→ WORK TASK
Please print every record below exactly as it appears, but leave out the pictures.

→ Saved entries
-------------------------

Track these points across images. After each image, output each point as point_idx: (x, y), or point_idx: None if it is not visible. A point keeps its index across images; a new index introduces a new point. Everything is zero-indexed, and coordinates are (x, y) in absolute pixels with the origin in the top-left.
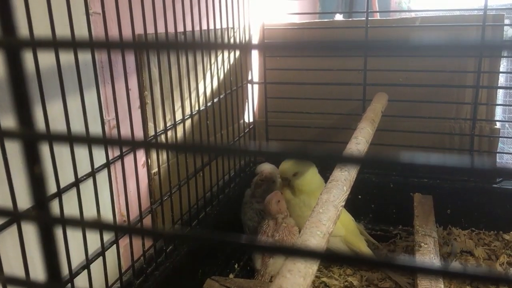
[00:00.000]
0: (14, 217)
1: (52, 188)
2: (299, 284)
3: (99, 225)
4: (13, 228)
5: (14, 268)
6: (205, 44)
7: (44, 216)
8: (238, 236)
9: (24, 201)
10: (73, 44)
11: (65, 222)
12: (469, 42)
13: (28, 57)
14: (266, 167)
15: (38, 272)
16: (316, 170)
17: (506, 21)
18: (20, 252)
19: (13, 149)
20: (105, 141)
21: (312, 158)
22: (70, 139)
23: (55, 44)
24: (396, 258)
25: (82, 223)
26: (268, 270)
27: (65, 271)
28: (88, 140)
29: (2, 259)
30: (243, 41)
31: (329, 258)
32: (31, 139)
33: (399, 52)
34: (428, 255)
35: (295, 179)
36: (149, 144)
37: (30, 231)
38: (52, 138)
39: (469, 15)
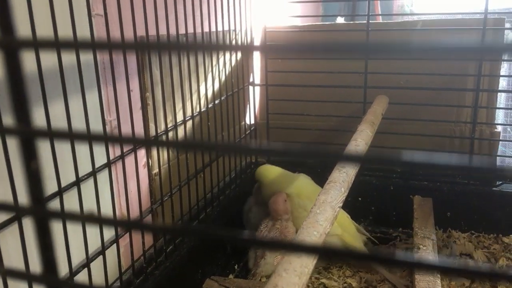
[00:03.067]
0: (12, 211)
1: (53, 187)
2: (294, 283)
3: (94, 219)
4: (14, 228)
5: (14, 266)
6: (206, 45)
7: (40, 210)
8: (237, 232)
9: (25, 200)
10: (75, 45)
11: (61, 215)
12: (469, 44)
13: (30, 58)
14: None
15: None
16: (307, 179)
17: (507, 25)
18: (20, 252)
19: (14, 148)
20: (106, 138)
21: (311, 157)
22: (67, 135)
23: (56, 44)
24: (390, 253)
25: (76, 217)
26: (259, 271)
27: (65, 269)
28: (89, 137)
29: (3, 259)
30: (245, 43)
31: (322, 252)
32: (28, 135)
33: (400, 54)
34: (425, 256)
35: (261, 186)
36: (149, 141)
37: (30, 230)
38: (48, 134)
39: (470, 18)
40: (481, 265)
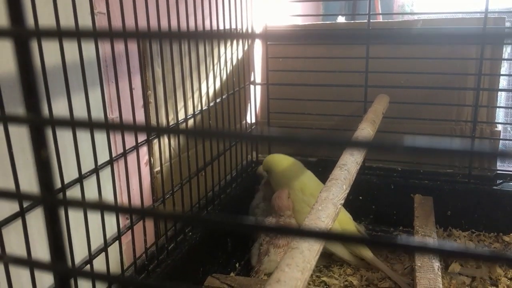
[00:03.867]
0: (22, 198)
1: (55, 184)
2: (296, 278)
3: (102, 206)
4: (18, 224)
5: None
6: (206, 34)
7: (50, 198)
8: (244, 218)
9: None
10: (77, 34)
11: (70, 203)
12: (471, 31)
13: (34, 54)
14: None
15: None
16: (309, 172)
17: (507, 24)
18: (23, 247)
19: (18, 142)
20: (107, 126)
21: (318, 143)
22: (75, 124)
23: (59, 33)
24: (394, 238)
25: (86, 204)
26: (262, 268)
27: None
28: (107, 125)
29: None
30: (246, 42)
31: (328, 237)
32: (39, 124)
33: (401, 41)
34: (427, 255)
35: (270, 176)
36: (152, 129)
37: (34, 226)
38: (58, 123)
39: (470, 18)
40: (481, 249)
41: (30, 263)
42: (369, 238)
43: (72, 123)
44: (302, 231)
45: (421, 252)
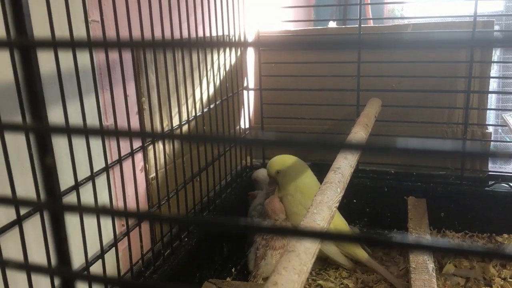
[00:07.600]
0: (28, 205)
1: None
2: (293, 281)
3: (108, 211)
4: (15, 231)
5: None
6: (200, 43)
7: (55, 203)
8: (240, 220)
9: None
10: (72, 44)
11: (74, 208)
12: (460, 37)
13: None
14: (262, 173)
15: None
16: (310, 172)
17: (496, 27)
18: (20, 253)
19: (15, 151)
20: (118, 133)
21: (311, 146)
22: (78, 131)
23: (72, 44)
24: (388, 237)
25: (90, 209)
26: (260, 272)
27: None
28: (102, 132)
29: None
30: (239, 48)
31: (326, 237)
32: (43, 132)
33: (391, 48)
34: (421, 256)
35: (279, 177)
36: (147, 134)
37: (31, 233)
38: (63, 130)
39: (459, 21)
40: (475, 245)
41: (35, 268)
42: (365, 236)
43: (80, 130)
44: (298, 231)
45: (416, 250)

-------------------------

→ ANSWER BOX
Track these points across images. After each image, output each point as point_idx: (x, y), or point_idx: None if it is not visible. A point keeps its index across images; a new index introduces a new point. Everything is zero-indexed, and coordinates are (x, y) in absolute pixels with the origin in the top-left.
[00:00.000]
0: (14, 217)
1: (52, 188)
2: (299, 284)
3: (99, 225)
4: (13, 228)
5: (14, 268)
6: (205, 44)
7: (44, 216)
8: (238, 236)
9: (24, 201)
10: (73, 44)
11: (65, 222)
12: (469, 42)
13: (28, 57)
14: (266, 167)
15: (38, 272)
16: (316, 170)
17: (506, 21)
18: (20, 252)
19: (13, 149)
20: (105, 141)
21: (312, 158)
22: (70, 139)
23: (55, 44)
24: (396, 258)
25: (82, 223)
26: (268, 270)
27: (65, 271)
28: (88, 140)
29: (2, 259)
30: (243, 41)
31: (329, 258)
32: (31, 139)
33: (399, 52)
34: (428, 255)
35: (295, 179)
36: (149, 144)
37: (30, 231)
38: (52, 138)
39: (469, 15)
[00:03.067]
0: (12, 211)
1: (53, 187)
2: (294, 283)
3: (94, 219)
4: (14, 228)
5: (14, 266)
6: (206, 45)
7: (40, 210)
8: (237, 232)
9: (25, 200)
10: (75, 45)
11: (61, 215)
12: (469, 44)
13: (30, 58)
14: None
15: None
16: (307, 179)
17: (507, 25)
18: (20, 252)
19: (14, 148)
20: (106, 138)
21: (311, 157)
22: (67, 135)
23: (56, 44)
24: (390, 253)
25: (76, 217)
26: (259, 271)
27: (65, 269)
28: (89, 137)
29: (3, 259)
30: (245, 43)
31: (322, 252)
32: (28, 135)
33: (400, 54)
34: (425, 256)
35: (261, 186)
36: (149, 141)
37: (30, 230)
38: (48, 134)
39: (470, 18)
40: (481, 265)
[00:03.867]
0: (22, 198)
1: (55, 184)
2: (296, 278)
3: (102, 206)
4: (18, 224)
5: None
6: (206, 34)
7: (50, 198)
8: (244, 218)
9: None
10: (77, 34)
11: (70, 203)
12: (471, 31)
13: (34, 54)
14: None
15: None
16: (309, 172)
17: (507, 24)
18: (23, 247)
19: (18, 142)
20: (107, 126)
21: (318, 143)
22: (75, 124)
23: (59, 33)
24: (394, 238)
25: (86, 204)
26: (262, 268)
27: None
28: (107, 125)
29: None
30: (246, 42)
31: (328, 237)
32: (39, 124)
33: (401, 41)
34: (427, 255)
35: (270, 176)
36: (152, 129)
37: (34, 226)
38: (58, 123)
39: (470, 18)
40: (481, 249)
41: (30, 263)
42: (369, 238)
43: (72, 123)
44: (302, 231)
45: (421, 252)
[00:07.600]
0: (28, 205)
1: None
2: (293, 281)
3: (108, 211)
4: (15, 231)
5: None
6: (200, 43)
7: (55, 203)
8: (240, 220)
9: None
10: (72, 44)
11: (74, 208)
12: (460, 37)
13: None
14: (262, 173)
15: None
16: (310, 172)
17: (496, 27)
18: (20, 253)
19: (15, 151)
20: (118, 133)
21: (311, 146)
22: (78, 131)
23: (72, 44)
24: (388, 237)
25: (90, 209)
26: (260, 272)
27: None
28: (102, 132)
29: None
30: (239, 48)
31: (326, 237)
32: (43, 132)
33: (391, 48)
34: (421, 256)
35: (279, 177)
36: (147, 134)
37: (31, 233)
38: (63, 130)
39: (459, 21)
40: (475, 245)
41: (35, 268)
42: (365, 236)
43: (80, 130)
44: (298, 231)
45: (416, 250)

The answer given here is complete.